Today I am grateful for a programme that provides me with all I need to get through the difficult emotional moments. For the air and space to breathe. For my fitness and health. For my patience for paperwork and sorting out money matters returning.

Life through rose tinted glass

You can change the world by changing the way you see the world

Anonymous

I went to my regular early morning meeting. The reading reminded me I am my own worst enemy but also my own hero. An anti-hero of sorts who is complex. But most importantly; I am here.

Having the whole morning to myself (almost) I got all the stuff I didn’t want to do out of the way. Ready to come back to a freshly made bed, tidy house and right state of mind. I love starting the day with a clean sheet. The ocean ahead.

I need to change: act don’t preach

I wanted to share at a meeting but I felt a preacher come on and lowered my hand. I wanted to preach about the power of change as a vehicle that washes everything away.

Like moving house, the more shit you have the harder it is, the more help you need. And the temptation is to always leave those couple of boxes of random shit lying about to sort out “one day”. But we all have those still right?

Meme from the internet

I wanted to share my experience of changing everything around me, but it is only now that I have begun to change me.
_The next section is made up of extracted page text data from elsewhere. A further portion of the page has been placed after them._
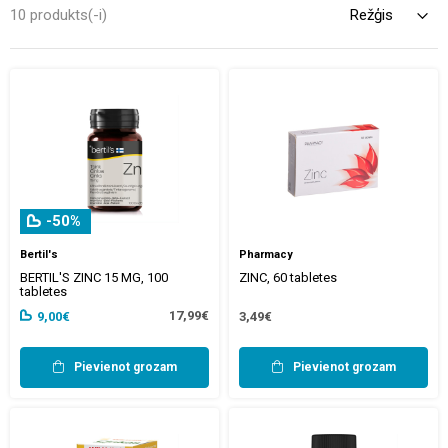
palīdzēs atbalstīt noteiktas organisma funkcijas un uzlabos Jūsu
10 produkts(-i)
vispārējo pašsajūtu.
-50%
Bertil's
Pharmacy
BERTIL'S ZINC 15 MG, 100
ZINC, 60 tabletes
tabletes
17,99€
9,00€
3,49€
Pievienot grozam
Pievienot grozam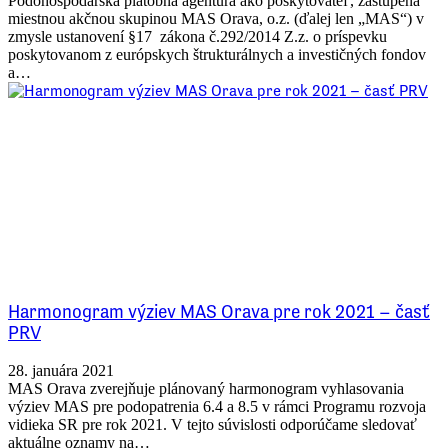
Pôdohospodárska platobná agentúra ako poskytovateľ, zastúpená
miestnou akčnou skupinou MAS Orava, o.z. (ďalej len „MAS“) v
zmysle ustanovení §17 zákona č.292/2014 Z.z. o príspevku
poskytovanom z európskych štrukturálnych a investičných fondov
a…
Harmonogram výziev MAS Orava pre rok 2021 – časť
PRV
28. januára 2021
MAS Orava zverejňuje plánovaný harmonogram vyhlasovania
výziev MAS pre podopatrenia 6.4 a 8.5 v rámci Programu rozvoja
vidieka SR pre rok 2021. V tejto súvislosti odporúčame sledovať
aktuálne oznamy na…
Personal change needs fertile soil for new shoots to grow. Changing me in the wrong environment is like trying to sow seeds at the wrong time. You’ll never get the fruit. I need to wait for the right moment.

Instead I listened. As my sponsor says to change me, I really need to listen for the solution. This will only come from elders with longer sober time.
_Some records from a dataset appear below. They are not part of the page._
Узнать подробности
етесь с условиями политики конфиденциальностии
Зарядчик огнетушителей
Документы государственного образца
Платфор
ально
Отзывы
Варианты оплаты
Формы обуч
My thoughts raced about my previous counsellor whose suggestions I would challenge, fail to implement. Who am I to question someone with more sober time than I am old?

What’s important in recovery?

The most important thing for me is to live in hope, faith and trust:

This requires prayer.

I have a strong sense of wanting to do service:

This requires going to meetings.

I have a strong sense to move from telling to asking, preaching to being:

This requires a sponsor.

I went to a third meeting. It was in this meeting I felt a great sense of unease. I felt all my character defects being unravelled in front of me; self-centredness, ego, stubbornness, self-will, arrogance, greed, ungodliness.

We don’t have to act on character defects

I had an immediate urgency and sense to run a few doors down and use. This was an anxiety attack in the midst of a meeting :-/

This was a flight response. But I also understood that I could fight myself, and what I was feeling, right there and then. I could shift my body language, my thinking. I

Moving, changing, being, enlightenment

Everyday I wake up to the challenge of progressing on Mallow’s hierarchy of needs. And I live in the full knowledge that I live in a relatively privileged position. That others are going through the same or similar circumstance.

Modern Day Interpretation of Maslows Hierachy of Needs

The only way up the hierarchy of needs is with motivation, hope, faith and trust that each spiritual step forward improves my living condition.

I can choose to live in my pink cloud, with pink glasses, pink clothes, pink make up and pink hair. A decade of using has taught me that life is so much better with hope, faith and trust. I’ve cried at Banksy’s “There is always hope ” in a moment of accepting that Hope does in fact exist.

I used to be desolate and without hope. It was through this programme I am saved.

There is always hope, Banksy

Today, I worry what others think. I worry what I look like, I worry about my defects, my ego, arrogance.

I don’t care. Progress over perfection. Ebb and flow. One day at a time. If I thought I had to solve my whole life problem at once I’d do something for 12 hours (or 7 days) that would appal me. I will not be afraid.

I get to pick which glasses I wear each day. I get to choose to be cynical or optimistic in the moment. Life is so much easier when we use the rose shade more than the cynics shade. And much more joyful. I don’t have to always be a cynic nor wear my rose tinted glasses.

I will live in my pink cloud, pink clothes, pink makeup, pink hair. Because most people are about as happy as they make their minds up to be.